One of my San Diego friends recently extolled the quality and quixocity of English humor. (Ah me! I have just invented a word). That special talent goes back a ways (English Humor, that is, not word creation). Sydney Smith was the funny man of England in the first half of the 19th Century.  His letters and bon mots were legion and hilarious.  Among his host of correspondents were Daniel Webster, Mark Twain, Charles Dickens, and hundreds of others.  He was a Minister in the Church of England. But I must say he had some highly irreverent things to say about bishops and other such creatures. 

One of his quotes I especially liked - "Don't mind poor Sir Jeffrey. Only last week he was heard to make insulting remarks about the equator." 

Since we have recently been plagued by a rash of tragic railway crashes it seemed relevant to clarify the state of railway safety and how it has (or has not) progressed in the last 170 years. Sydney Smith has contributed his bit to this debate.

His greatest and longest running satirical battle was with the board of directors of the Great Western Railway that ran west out of Paddington.  He was finally denounced in Parliament as a Coward by some Colonel Blimp, one of the Directors.  All this occurred in about 1845 when railways were in their infancy.  It seems there was a great train wreck in Paris in which hundreds were roasted to death in a fiery train crash.
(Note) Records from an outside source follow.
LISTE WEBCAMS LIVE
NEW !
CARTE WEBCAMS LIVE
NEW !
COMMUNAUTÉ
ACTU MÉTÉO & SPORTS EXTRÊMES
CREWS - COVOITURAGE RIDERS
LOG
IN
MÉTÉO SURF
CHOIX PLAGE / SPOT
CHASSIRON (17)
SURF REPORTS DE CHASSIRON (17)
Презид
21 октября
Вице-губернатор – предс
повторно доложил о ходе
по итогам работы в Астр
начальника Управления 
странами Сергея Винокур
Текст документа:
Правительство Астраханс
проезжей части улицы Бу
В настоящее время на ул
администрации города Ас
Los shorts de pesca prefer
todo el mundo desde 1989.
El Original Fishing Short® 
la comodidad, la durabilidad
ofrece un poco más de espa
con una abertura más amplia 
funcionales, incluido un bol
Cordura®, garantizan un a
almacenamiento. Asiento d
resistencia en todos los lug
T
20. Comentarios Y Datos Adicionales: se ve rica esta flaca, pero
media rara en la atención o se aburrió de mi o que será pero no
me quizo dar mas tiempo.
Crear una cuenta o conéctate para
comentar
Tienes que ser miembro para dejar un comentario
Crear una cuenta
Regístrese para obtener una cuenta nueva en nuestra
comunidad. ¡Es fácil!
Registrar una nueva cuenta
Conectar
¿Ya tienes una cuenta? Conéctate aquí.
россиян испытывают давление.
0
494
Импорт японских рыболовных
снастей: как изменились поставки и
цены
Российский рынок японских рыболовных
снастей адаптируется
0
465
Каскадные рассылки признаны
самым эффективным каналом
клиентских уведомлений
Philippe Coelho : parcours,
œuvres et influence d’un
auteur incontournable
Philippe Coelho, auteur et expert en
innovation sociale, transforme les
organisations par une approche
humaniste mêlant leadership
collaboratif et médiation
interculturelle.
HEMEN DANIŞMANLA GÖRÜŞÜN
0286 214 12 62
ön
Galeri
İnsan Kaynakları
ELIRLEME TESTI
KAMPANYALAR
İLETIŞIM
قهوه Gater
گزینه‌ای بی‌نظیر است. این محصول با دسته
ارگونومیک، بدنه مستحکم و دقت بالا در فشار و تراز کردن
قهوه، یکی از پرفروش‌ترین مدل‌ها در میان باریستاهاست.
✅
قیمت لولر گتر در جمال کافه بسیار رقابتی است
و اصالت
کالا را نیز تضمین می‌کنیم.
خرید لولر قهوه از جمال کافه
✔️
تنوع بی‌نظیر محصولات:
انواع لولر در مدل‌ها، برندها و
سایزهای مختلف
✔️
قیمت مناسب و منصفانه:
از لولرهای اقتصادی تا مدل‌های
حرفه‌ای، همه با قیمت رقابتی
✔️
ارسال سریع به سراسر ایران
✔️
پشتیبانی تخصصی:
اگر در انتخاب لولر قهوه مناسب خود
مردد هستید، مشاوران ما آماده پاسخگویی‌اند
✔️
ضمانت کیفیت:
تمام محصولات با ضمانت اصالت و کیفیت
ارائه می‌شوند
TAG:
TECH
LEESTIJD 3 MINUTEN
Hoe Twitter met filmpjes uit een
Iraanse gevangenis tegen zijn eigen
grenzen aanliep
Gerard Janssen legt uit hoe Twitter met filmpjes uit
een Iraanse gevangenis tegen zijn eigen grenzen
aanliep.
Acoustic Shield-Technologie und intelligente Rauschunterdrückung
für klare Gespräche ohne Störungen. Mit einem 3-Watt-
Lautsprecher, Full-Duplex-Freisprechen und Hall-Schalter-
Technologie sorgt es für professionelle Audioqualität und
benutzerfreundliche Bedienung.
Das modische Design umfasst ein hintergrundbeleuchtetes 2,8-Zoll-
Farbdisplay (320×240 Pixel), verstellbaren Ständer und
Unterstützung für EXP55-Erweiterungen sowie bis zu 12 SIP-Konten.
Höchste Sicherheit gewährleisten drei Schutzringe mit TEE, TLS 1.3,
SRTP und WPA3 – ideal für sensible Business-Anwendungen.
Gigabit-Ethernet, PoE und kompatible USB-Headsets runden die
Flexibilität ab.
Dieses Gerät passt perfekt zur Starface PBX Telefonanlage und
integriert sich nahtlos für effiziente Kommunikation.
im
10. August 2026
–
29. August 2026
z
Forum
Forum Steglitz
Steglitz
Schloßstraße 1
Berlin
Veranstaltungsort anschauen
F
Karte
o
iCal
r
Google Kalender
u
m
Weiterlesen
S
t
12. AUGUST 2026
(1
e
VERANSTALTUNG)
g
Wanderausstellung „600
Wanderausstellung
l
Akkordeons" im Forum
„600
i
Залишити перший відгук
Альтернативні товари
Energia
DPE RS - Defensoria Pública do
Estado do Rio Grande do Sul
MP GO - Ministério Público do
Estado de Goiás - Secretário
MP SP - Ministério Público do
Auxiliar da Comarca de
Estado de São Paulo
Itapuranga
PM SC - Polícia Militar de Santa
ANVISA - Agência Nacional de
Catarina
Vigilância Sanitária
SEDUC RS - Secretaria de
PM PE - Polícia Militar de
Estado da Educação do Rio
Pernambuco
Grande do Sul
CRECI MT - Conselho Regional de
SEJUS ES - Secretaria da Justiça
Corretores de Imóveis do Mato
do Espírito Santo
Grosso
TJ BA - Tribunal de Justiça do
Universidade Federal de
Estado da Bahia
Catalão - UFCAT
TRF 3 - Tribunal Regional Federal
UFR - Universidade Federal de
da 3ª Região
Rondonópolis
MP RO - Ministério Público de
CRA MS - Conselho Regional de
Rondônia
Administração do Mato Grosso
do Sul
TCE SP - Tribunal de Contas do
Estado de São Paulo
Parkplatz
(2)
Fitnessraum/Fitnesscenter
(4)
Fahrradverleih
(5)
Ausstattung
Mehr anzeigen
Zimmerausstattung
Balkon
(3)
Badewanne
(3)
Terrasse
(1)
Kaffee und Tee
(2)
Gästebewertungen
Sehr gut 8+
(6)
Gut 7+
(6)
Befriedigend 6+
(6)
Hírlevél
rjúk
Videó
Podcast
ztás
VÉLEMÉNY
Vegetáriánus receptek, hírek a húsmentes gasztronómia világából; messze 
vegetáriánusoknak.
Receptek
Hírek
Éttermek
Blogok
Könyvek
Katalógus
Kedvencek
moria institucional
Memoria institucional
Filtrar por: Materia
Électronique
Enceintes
Our friend Smith wanted to force the Directors to unlock the doors on the coaches of the GW so that the passengers could all leap to safety when the train crashed (which they frequently did in those days).  He claimed that only idiots would open the doors and jump out when the carriage was in motion at the breathtaking speed of 30 mph and we might be just as well off without them.  The railway had in fact left one door in each coach open for such emergencies but Smith decried the possibility that the coach might overturn on the side of the unlocked door thereby trapping people in the fiery aftermath.  The Director's argument that "off side doors certainly could not be left open as the passengers might leap out into the path of an oncoming train approaching from the other direction." Smith noted that should the coach catch fire and he should find himself on the off side he would quickly head for the embankment not only to avoid the oncoming train which might not come along for a half hour or so but also to avoid being toasted to a light brown by the raging fire of the burning coach.  Smith felt that the safety regulations would never be amended until someone with at least the rank of a Bishop suffered immolation. He said we would all regret the loss of such an eminent person but the public gain might make it worth it.

I hope you enjoyed the tale. Most of it has been paraphrased from Smith's writings. Consult Bartlett's Familiar Quotations for more Smith material - sadly too brief.